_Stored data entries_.
########

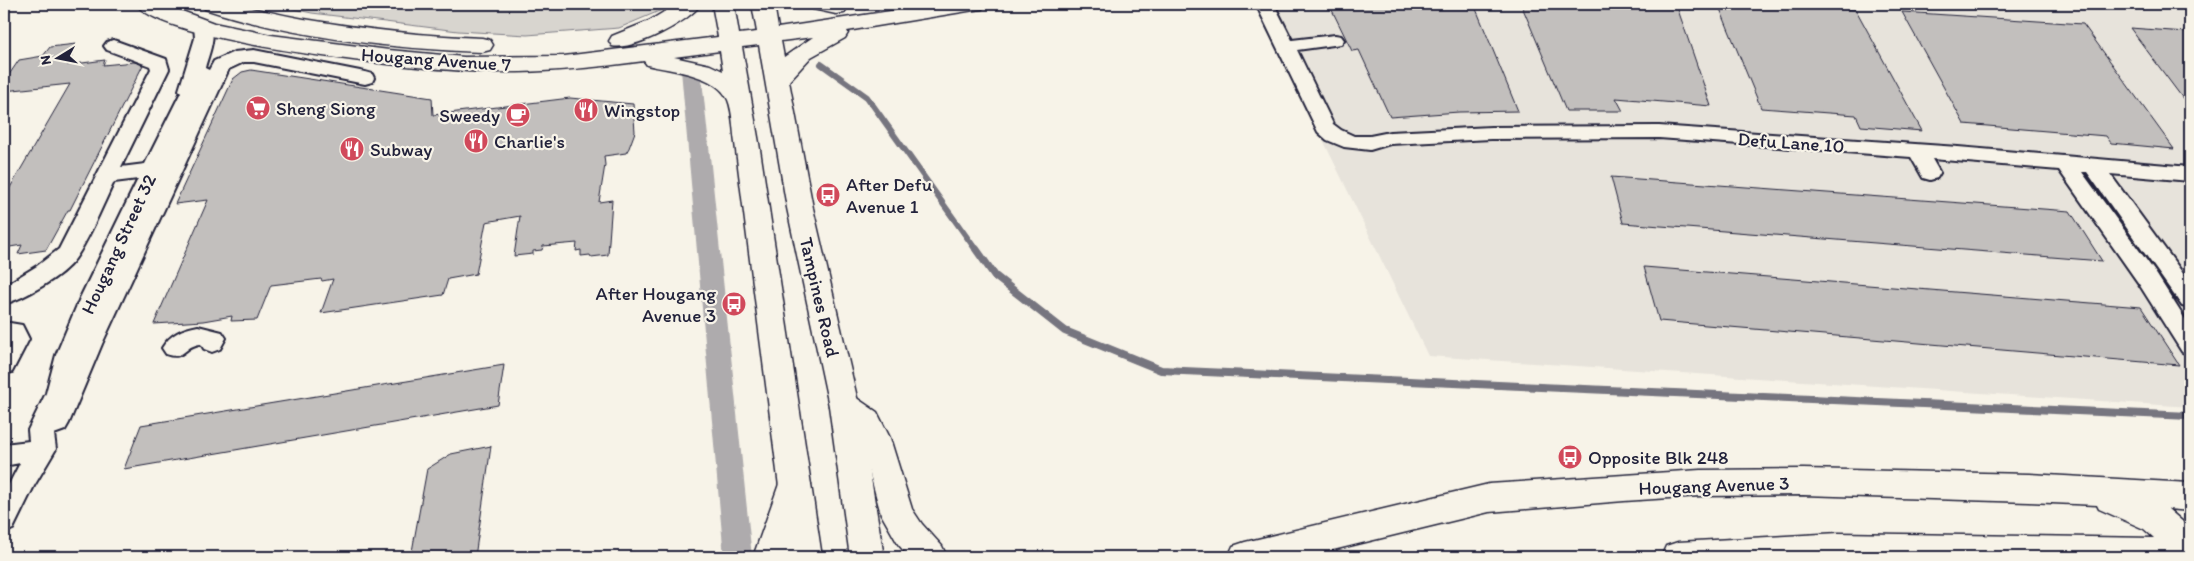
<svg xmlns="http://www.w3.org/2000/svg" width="2194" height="561" font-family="Itim,sans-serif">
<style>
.built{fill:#e7e3db}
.green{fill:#d8d5cf;stroke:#7d7c85}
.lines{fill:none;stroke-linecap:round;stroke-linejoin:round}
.stream-far1{stroke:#76747f;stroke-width:6}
.stream{stroke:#76747f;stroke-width:8}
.canal{fill:#aeabad;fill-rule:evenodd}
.building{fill:#c2bfbd;stroke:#22223b}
.minor-casing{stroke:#22223b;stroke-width:4}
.major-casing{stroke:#22223b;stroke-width:3}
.highway-casing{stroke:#22223b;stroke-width:3}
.minor{fill:#f7f3e8;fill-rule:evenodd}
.major{fill:#f7f3e8;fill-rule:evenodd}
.highway{fill:#f7f3e8;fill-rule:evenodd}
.labels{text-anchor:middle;stroke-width:4.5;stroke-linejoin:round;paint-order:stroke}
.street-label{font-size:19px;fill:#22223b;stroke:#f7f3e8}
.poi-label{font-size:19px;fill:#22223b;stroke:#f7f3e8;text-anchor:start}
</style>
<rect width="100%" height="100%" fill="#f7f3e8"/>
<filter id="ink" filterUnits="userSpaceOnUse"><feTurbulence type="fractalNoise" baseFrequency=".02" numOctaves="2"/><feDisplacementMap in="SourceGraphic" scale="10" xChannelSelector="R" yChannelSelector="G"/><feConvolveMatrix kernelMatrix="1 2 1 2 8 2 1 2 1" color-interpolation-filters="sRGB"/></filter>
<g filter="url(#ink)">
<path class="built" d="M1257,4H2190V407L1428,356Z"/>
<path class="green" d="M269,4H655L664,9L619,28L527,35L458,31L312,13Z"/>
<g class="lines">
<path class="stream-far1" d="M821,64L867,97L976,250"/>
<path class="stream" d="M976,249L995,276L1065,331L1161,370L2190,416"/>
<path class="canal" d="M691,64L698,66L701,70L752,557H724L681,70L684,66Z"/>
</g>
<path class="building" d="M1329,4H1474L1518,111L1459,112L1390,117L1359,50L1352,51Z
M1521,4H1676L1711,106L1616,98L1623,111H1566Z
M1718,4H1788L1856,10L1922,131L1861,126L1856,115L1761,108Z
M1902,12L2083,24L2174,149L2111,143L2106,136L1964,124Z
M2130,28L2186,32L2190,37V108Z
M76,44L68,57L72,56L67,65L105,60L103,65L134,62L143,65L70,210H68L46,250L18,254L22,245L4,248V198L70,84L4,91V82L19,60L43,56L50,47Z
M251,70L432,98L433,115L570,98L633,104L635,132L629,148L626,153L604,156L605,165L599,202L612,200L608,255L591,257L590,255L581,256V250L576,251L577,243L543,246L542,250L533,251V254L514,256L520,216L486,222L476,274L448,279L443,295L321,313L333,279L322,281L321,279L271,285L257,320L231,321L232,316L203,321L154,324L208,200L175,204L233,79L242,72Z
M1611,177L2070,211L2102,261L1623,223Z
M1644,267L2141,307L2179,365L1659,321Z
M504,365L498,405L124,469L141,425Z
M491,446L475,557H411L427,469L451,454Z"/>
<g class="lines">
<defs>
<path id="minor" d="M1256,4H1274L1292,40L1335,35L1341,36L1344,40L1341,44L1297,50L1333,124L1341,130L1354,136H1370L1390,132L1491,127L1659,126L1958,147L2190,167V181L2110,174L2190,283V308L2182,306L2087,172H2082L2155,272L2190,327V355L2182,352L2139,284L2059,170L1932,159L1940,173L1937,178L1930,180L1923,178L1911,157L1659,138L1491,139L1390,144L1370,150L1344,147L1327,140L1318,132Z
M203,21L209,22C218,35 208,55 205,68L209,70L214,61L234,52L254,50L365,72L372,74L374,78L372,82L365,84L254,62H244L229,69L102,344L69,423L65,430L54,434L56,449L34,486L13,529L4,533V494L20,463L4,466V444L29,441L28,430L46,393L56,355L80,298L138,179L114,182C103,204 89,240 75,259C62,277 25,298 4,304V286L37,266L59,249L151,69L150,66L107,50L104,46L107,42L113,40L119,42L166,59L169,69L121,167L145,164L181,92L179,90L195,38L194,26L197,22Z
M4,322L22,325L29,339L12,372L4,374Z
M198,326L222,332L226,338L220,349L212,352L204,349L201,344C184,345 185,361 166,354L162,348C170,334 182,329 198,326Z"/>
<path id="major" d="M136,4H163L214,23L271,35L389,50L464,57L564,56L718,37L712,4H734L739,34L757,32L752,4H774L778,28L937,4H985L982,9L974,10L847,31L848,33L845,38L811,57L789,81L813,208L859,406L884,557H850L829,406L787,208L759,45L742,47L759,143L822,557H788L735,143C733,130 733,112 728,100C717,74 671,71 647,65L644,61C593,68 542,73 490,72C433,71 165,45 136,4ZM813,37L784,57L781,41ZM720,51L723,71L710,65L674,57Z
M202,4C237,2 270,13 304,19C363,29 422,36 482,38L490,40L493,45L490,50L482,52C394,49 289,37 205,9Z
M677,4H701C689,22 633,51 612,46L609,41L612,36L649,21Z
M810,4H844L847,8L844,13L836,14L813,9Z"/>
<path id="highway" d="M844,394L855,397L877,412L890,438L912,509L922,524L942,546L947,557H909L898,544L881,514L860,438C852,424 836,420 829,406L833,397Z
M1803,469L2029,474L2190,483V511L2168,509L2190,528V557H1661L1666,546L1678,542L1839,533L2154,538L2144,529L2099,509L2097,505L2029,502L1803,495L1700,496L1624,501L1489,512L1304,557H1228L1233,546L1245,542L1489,484L1700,470Z
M795,470L806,474L811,484L799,524L787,557H753L779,484L784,474Z"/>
</defs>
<use href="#minor" class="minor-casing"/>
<use href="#major" class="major-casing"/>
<use href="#highway" class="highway-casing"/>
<use href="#minor" class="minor"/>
<use href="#major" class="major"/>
<use href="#highway" class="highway"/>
</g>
</g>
<defs>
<symbol id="supermarket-disc" viewBox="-11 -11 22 22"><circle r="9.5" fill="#d1495b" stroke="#f7f3e8"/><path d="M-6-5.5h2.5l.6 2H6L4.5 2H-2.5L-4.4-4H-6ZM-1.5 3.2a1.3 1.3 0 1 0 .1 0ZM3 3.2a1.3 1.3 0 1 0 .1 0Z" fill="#fff"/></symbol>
<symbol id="restaurant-disc" viewBox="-11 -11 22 22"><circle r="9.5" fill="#d1495b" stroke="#f7f3e8"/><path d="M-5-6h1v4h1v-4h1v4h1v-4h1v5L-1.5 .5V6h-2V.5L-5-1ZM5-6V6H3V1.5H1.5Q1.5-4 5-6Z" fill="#fff"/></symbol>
<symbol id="cafe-disc" viewBox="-11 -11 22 22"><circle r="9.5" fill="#d1495b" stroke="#f7f3e8"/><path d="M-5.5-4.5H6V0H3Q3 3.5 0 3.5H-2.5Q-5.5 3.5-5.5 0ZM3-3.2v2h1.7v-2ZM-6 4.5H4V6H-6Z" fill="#fff"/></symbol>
<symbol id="bus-disc" viewBox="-11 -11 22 22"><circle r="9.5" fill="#d1495b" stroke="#f7f3e8"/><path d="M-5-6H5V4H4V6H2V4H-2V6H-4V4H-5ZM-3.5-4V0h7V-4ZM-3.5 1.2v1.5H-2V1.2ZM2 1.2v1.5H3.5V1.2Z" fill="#fff"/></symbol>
</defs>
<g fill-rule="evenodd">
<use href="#supermarket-disc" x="244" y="94" width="28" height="28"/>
<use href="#restaurant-disc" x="572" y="96" width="28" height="28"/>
<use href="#cafe-disc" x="504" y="101" width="28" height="28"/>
<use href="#restaurant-disc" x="462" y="127" width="28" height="28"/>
<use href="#restaurant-disc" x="338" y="135" width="28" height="28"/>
<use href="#bus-disc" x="814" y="181" width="28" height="28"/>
<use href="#bus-disc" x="720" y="290" width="28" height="28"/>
<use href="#bus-disc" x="1556" y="443" width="28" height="28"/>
</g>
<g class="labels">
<g class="street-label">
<text transform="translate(436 59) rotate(4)" y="7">Hougang Avenue 7</text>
<text transform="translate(1791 142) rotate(4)" y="7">Defu Lane 10</text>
<text transform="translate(118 244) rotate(-65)" y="7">Hougang Street 32</text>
<text transform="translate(820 297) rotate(77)" y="7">Tampines Road</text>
<text transform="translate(1714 485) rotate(-2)" y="7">Hougang Avenue 3</text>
</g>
<g class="poi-label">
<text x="276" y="115">Sheng Siong</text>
<text x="604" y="117">Wingstop</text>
<text x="500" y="122" text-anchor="end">Sweedy</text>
<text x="494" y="148">Charlie's</text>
<text x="370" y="156">Subway</text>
<text x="846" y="191">After Defu<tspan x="846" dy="22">Avenue 1</tspan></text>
<text x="716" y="300" text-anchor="end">After Hougang<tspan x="716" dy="22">Avenue 3</tspan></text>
<text x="1588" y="464">Opposite Blk 248</text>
</g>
</g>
<rect width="2194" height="561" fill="none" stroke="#f7f3e8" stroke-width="20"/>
<rect x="10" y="10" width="2174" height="541" fill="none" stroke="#22223b" stroke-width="2" filter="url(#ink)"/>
<g transform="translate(58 58) rotate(260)" stroke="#f7f3e8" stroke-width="4" paint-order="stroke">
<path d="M0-4L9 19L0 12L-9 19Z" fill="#22223b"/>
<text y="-8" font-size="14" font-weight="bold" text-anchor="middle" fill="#22223b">N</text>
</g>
</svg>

########

Going through the entries, return every line holding the word "linejoin".

.lines{fill:none;stroke-linecap:round;stroke-linejoin:round}
.labels{text-anchor:middle;stroke-width:4.5;stroke-linejoin:round;paint-order:stroke}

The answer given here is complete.